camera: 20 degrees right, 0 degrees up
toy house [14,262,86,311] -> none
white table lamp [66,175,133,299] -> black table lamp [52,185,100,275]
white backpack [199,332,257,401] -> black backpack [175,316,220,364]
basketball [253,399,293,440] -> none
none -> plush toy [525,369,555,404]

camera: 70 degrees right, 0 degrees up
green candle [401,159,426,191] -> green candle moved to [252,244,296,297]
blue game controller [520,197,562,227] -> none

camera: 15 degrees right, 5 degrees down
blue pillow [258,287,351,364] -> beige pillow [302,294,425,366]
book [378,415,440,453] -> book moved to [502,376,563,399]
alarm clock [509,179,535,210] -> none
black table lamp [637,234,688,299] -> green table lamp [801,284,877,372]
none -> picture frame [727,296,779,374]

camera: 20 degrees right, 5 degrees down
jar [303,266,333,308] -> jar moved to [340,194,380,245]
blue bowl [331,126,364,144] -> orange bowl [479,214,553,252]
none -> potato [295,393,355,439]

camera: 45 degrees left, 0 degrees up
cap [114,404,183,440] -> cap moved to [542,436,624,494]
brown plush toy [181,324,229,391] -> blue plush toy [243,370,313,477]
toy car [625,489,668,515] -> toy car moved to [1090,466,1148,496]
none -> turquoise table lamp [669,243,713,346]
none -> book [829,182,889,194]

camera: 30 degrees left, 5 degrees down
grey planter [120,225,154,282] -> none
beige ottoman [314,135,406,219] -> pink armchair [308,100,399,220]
-=-=-=-=-
**TASK DETAILS:** Lines in the data holding the word "down": count them and say how many, nothing more.

**ANSWER BELOW:** 3